Ancora più significativo è il caso dell’LSD e della psilocibina, due sostanze che hanno un meccanismo d’azione diverso dai precedenti, che non creano dipendenza e non hanno tossicità rilevanti. Oggetto di moltissimi studi tra il 1943, anno della scoperta dell’LSD da parte del chimico svizzero Albert Hofmann, e il 1971, anno del bando globale, entrambi stanno vivendo una sorta di seconda giovinezza, ribattezzato dagli addetti ai lavori Rinascimento psichedelico. Come hanno dimostrato sia Erritzoe che Ginsberg, riportando i dati pubblicati dalle rispettive istituzioni su riviste di tutto rispetto quali “Lancet”, date nelle giuste dosi, nell’ambito di programmi che prevedono anche psicoterapia, sotto stretto controllo medico (tutti coloro che ci lavorano chiedono che queste sostanze siano somministrate solo in centri certificati e che siano istituiti registri nazionali e internazionali di utilizzatori), entrambi si stanno dimostrando in grado di curare le dipendenze da alcol, tabacco e gioco, le depressioni resistenti ai farmaci, le cefalee da suicidio, l’ansia, i disturbi post traumatici da stress e molto altro in misura nettamente superiore rispetto a svariate categorie di farmaci.

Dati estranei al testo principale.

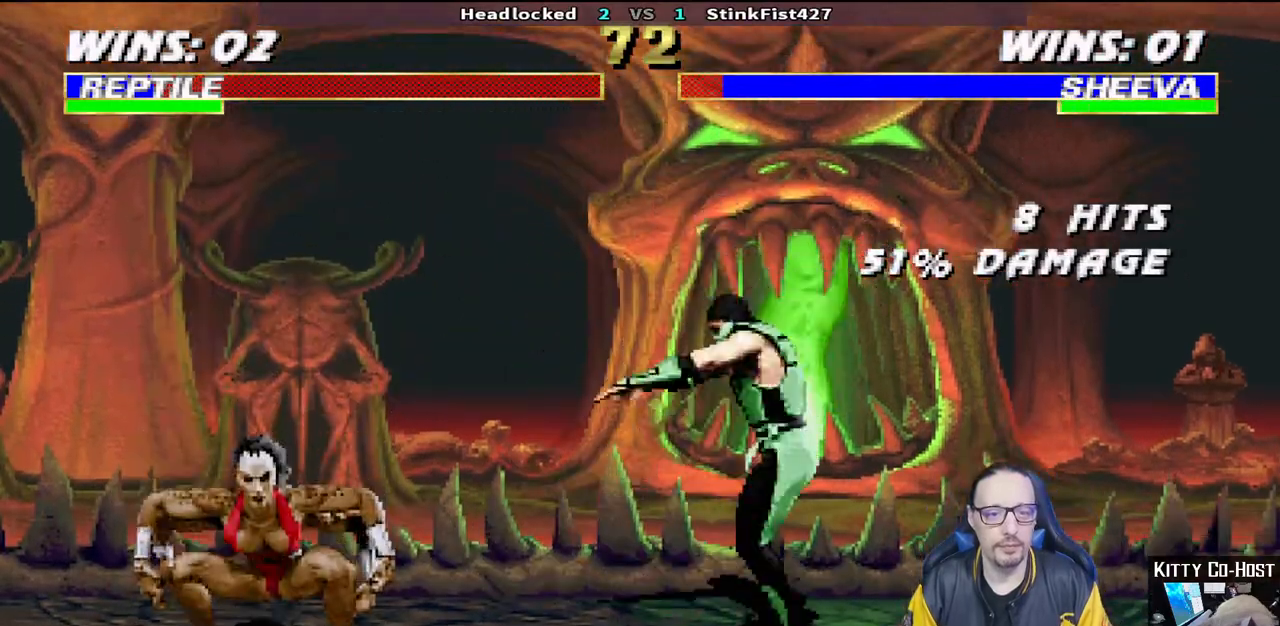
{"buttons": ["CROSS", "SQUARE", "L1", "DPAD_DOWN"], "left_stick": "center", "right_stick": "center", "events": [[283, "SQUARE", "down"], [383, "SQUARE", "up"], [450, "SQUARE", "down"], [483, "CROSS", "down"], [483, "DPAD_DOWN", "down"], [483, "DPAD_LEFT", "up"]]}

Nel mondo li si studia appunto in Gran Bretagna, negli Stati Uniti (oltreché al MAPS, in diverse università tra le quali quella la Johns Hopkins di Baltimora e la Columbia di New York), in Svizzera (all’università di Zurigo) e in altri paesi, tra mille difficoltà burocratiche (sono vietati ovunque, ma alla ricerca è concesso qualche spazio), eppure continuando a produrre risultati molto interessanti. In Italia non esiste neppure un gruppo che ci lavori se non come sostanze d’abuso, e nessuno che abbia in programma di farlo, anche se da almeno trent’anni non c’è niente di nuovo per esempio nel trattamento della depressione, che colpisce milioni di persone e che i farmaci esistenti possono curare in un caso su tre, e anche se contro le dipendenze gli strumenti terapeutici sono a dir poco spuntati. E del resto la situazione della cannabis, cui sono state dedicate diverse relazioni, che ancora stenta moltissimo a entrare nell’impiego corretto, spiega ancora meglio quali resistenze culturali ci siano di fronte a certe sostanze, anche quando considerate da un punto di vista prettamente scientifico. Il Rinascimento, in Italia, per il momento è storia passata, ma almeno qualcuno ha iniziato a parlarne.